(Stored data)
==========
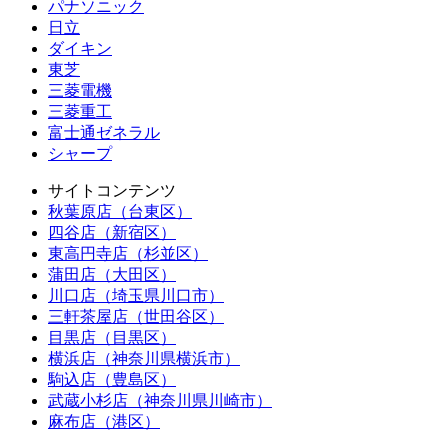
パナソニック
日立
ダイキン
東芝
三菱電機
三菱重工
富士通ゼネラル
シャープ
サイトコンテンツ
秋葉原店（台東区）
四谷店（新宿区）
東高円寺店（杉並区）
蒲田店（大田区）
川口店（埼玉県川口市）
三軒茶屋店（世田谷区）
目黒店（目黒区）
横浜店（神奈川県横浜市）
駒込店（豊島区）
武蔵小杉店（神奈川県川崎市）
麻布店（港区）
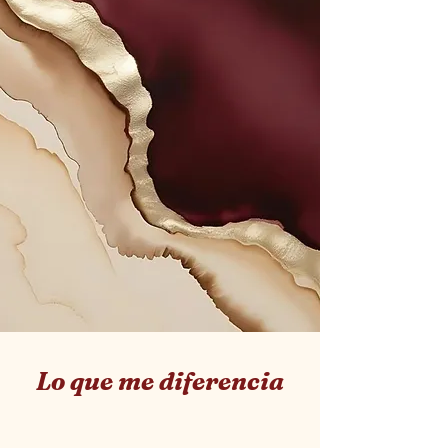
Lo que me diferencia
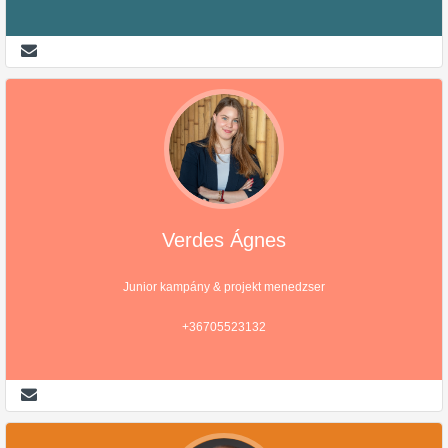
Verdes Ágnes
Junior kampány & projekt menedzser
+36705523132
==========
> Assigned task: Copy out all the text read from the material, swapping "Junior" for "Senior" and changing nothing else. Leave the pictures out.

> Answer to this exercise:
パナソニック
日立
ダイキン
東芝
三菱電機
三菱重工
富士通ゼネラル
シャープ
サイトコンテンツ
秋葉原店（台東区）
四谷店（新宿区）
東高円寺店（杉並区）
蒲田店（大田区）
川口店（埼玉県川口市）
三軒茶屋店（世田谷区）
目黒店（目黒区）
横浜店（神奈川県横浜市）
駒込店（豊島区）
武蔵小杉店（神奈川県川崎市）
麻布店（港区）
Lo que me diferencia
Verdes Ágnes
Senior kampány & projekt menedzser
+36705523132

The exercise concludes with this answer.